- [Problem statement]: Go through the data below. Pull out every line that has the word "волосы".
BEGIN Entries supplied
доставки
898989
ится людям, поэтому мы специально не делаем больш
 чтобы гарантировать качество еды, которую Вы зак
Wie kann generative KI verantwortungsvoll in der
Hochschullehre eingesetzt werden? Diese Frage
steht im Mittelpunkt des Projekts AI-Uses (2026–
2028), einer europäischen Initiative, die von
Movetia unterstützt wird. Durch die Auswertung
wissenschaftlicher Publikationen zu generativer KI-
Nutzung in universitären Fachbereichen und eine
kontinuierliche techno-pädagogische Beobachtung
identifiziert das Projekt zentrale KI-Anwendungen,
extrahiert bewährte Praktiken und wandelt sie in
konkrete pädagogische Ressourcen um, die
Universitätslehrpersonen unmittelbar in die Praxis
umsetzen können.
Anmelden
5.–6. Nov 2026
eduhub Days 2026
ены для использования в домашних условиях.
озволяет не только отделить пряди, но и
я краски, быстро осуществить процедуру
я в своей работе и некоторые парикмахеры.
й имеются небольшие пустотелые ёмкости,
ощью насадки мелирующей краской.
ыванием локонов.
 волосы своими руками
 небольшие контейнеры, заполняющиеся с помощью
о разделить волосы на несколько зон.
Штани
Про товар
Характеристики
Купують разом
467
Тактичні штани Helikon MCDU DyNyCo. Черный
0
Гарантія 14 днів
END Entries supplied
- [Solution for this task]:
 волосы своими руками
о разделить волосы на несколько зон.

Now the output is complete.